WORK REQUIRED: Copy the lines below word for word. Start at the line that has "scientific name: Carex brunnescens" and stop after the line that has "family: Malvaceae".

DATA RECORDS:
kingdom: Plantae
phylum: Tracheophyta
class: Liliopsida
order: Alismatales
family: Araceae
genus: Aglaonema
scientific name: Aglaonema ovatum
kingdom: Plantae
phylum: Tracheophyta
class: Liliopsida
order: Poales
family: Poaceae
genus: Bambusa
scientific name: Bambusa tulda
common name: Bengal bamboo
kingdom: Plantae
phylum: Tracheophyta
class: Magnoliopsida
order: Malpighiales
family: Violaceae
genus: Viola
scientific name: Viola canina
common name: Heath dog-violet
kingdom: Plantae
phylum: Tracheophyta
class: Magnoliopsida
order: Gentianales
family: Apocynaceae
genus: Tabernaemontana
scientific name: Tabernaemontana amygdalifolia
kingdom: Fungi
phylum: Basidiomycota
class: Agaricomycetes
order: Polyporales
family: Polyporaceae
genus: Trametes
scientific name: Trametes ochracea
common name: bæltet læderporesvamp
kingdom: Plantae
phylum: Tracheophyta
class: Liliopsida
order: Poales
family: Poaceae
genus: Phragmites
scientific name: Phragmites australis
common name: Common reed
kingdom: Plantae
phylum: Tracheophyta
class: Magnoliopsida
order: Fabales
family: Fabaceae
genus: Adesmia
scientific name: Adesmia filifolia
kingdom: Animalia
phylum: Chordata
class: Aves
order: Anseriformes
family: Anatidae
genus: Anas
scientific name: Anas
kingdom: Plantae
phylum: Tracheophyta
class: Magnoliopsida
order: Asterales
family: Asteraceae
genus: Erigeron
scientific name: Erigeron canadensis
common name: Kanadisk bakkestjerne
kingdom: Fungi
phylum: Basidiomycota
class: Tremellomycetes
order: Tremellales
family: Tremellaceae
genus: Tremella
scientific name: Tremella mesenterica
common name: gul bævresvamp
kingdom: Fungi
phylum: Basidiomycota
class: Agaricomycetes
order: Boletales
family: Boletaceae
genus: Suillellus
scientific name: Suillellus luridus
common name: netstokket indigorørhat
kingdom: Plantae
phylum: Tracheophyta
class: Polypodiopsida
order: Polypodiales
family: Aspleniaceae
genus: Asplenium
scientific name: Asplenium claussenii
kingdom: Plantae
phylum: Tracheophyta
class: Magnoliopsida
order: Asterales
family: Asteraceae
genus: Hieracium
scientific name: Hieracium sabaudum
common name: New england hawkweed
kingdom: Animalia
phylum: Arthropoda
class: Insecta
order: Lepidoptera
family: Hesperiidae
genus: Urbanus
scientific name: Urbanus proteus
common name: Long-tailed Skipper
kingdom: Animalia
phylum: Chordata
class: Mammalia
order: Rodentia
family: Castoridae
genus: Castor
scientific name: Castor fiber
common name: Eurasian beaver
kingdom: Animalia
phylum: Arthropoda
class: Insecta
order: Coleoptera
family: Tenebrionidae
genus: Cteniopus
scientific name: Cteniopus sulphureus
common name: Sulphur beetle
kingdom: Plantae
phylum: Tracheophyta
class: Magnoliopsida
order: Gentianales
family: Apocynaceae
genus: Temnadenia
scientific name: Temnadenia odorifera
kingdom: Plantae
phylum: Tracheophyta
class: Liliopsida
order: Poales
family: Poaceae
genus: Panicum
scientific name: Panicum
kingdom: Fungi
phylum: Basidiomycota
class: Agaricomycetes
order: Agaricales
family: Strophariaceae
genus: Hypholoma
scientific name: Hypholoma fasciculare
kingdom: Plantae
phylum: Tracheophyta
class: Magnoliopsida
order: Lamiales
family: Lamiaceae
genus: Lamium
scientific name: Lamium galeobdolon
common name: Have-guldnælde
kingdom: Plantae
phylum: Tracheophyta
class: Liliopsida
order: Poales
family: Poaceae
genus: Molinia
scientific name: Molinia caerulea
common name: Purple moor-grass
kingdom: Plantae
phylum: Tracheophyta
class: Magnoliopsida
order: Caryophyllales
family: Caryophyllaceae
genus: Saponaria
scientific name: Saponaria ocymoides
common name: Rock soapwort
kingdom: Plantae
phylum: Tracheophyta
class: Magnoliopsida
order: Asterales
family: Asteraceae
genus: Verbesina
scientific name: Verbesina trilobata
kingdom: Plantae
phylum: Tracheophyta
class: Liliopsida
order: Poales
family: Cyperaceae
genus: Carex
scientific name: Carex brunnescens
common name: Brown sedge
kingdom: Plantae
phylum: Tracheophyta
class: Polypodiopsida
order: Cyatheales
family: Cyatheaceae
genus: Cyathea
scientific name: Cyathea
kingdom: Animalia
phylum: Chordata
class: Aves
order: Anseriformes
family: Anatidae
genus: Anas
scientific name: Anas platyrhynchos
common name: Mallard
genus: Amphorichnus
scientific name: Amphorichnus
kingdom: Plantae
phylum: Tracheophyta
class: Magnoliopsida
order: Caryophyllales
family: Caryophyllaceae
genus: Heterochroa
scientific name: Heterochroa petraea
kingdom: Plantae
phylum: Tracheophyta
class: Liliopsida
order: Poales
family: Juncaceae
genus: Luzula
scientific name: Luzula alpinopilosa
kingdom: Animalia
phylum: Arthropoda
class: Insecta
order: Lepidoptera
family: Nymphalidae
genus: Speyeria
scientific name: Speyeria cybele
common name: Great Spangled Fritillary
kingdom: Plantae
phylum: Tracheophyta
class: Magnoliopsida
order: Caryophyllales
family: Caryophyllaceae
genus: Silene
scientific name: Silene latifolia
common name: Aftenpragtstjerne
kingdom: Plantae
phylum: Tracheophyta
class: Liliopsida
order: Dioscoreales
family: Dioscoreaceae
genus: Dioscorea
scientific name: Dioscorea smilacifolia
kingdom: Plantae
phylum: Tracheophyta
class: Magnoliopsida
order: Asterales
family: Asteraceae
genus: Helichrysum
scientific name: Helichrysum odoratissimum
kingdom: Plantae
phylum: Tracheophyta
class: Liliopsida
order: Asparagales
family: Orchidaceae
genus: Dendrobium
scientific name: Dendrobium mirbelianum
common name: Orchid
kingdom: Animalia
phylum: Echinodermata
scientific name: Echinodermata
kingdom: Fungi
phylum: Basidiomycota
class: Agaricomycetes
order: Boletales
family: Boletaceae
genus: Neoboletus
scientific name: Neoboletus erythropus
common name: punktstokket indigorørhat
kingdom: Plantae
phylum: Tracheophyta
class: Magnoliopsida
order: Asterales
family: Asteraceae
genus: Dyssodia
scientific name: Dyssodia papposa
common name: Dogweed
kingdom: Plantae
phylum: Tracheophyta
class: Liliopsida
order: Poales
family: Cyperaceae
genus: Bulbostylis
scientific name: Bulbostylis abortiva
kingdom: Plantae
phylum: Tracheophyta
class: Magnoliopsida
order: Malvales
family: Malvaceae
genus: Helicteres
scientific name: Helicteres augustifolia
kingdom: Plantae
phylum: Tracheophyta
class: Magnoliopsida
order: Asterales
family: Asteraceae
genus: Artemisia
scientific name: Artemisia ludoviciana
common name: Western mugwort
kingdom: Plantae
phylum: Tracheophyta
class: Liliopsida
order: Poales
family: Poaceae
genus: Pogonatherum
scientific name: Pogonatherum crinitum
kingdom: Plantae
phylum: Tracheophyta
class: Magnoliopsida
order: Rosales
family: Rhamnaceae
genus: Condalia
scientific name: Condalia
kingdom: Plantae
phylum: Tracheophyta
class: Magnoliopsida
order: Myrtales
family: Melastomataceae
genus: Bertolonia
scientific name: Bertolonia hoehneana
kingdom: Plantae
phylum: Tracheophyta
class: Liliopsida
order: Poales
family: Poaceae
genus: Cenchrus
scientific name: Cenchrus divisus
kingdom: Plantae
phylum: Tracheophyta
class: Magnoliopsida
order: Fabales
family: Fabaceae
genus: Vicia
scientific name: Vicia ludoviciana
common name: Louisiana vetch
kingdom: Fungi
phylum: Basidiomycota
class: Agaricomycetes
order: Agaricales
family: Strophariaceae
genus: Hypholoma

EXPECTED ANSWER:
scientific name: Carex brunnescens
common name: Brown sedge
kingdom: Plantae
phylum: Tracheophyta
class: Polypodiopsida
order: Cyatheales
family: Cyatheaceae
genus: Cyathea
scientific name: Cyathea
kingdom: Animalia
phylum: Chordata
class: Aves
order: Anseriformes
family: Anatidae
genus: Anas
scientific name: Anas platyrhynchos
common name: Mallard
genus: Amphorichnus
scientific name: Amphorichnus
kingdom: Plantae
phylum: Tracheophyta
class: Magnoliopsida
order: Caryophyllales
family: Caryophyllaceae
genus: Heterochroa
scientific name: Heterochroa petraea
kingdom: Plantae
phylum: Tracheophyta
class: Liliopsida
order: Poales
family: Juncaceae
genus: Luzula
scientific name: Luzula alpinopilosa
kingdom: Animalia
phylum: Arthropoda
class: Insecta
order: Lepidoptera
family: Nymphalidae
genus: Speyeria
scientific name: Speyeria cybele
common name: Great Spangled Fritillary
kingdom: Plantae
phylum: Tracheophyta
class: Magnoliopsida
order: Caryophyllales
family: Caryophyllaceae
genus: Silene
scientific name: Silene latifolia
common name: Aftenpragtstjerne
kingdom: Plantae
phylum: Tracheophyta
class: Liliopsida
order: Dioscoreales
family: Dioscoreaceae
genus: Dioscorea
scientific name: Dioscorea smilacifolia
kingdom: Plantae
phylum: Tracheophyta
class: Magnoliopsida
order: Asterales
family: Asteraceae
genus: Helichrysum
scientific name: Helichrysum odoratissimum
kingdom: Plantae
phylum: Tracheophyta
class: Liliopsida
order: Asparagales
family: Orchidaceae
genus: Dendrobium
scientific name: Dendrobium mirbelianum
common name: Orchid
kingdom: Animalia
phylum: Echinodermata
scientific name: Echinodermata
kingdom: Fungi
phylum: Basidiomycota
class: Agaricomycetes
order: Boletales
family: Boletaceae
genus: Neoboletus
scientific name: Neoboletus erythropus
common name: punktstokket indigorørhat
kingdom: Plantae
phylum: Tracheophyta
class: Magnoliopsida
order: Asterales
family: Asteraceae
genus: Dyssodia
scientific name: Dyssodia papposa
common name: Dogweed
kingdom: Plantae
phylum: Tracheophyta
class: Liliopsida
order: Poales
family: Cyperaceae
genus: Bulbostylis
scientific name: Bulbostylis abortiva
kingdom: Plantae
phylum: Tracheophyta
class: Magnoliopsida
order: Malvales
family: Malvaceae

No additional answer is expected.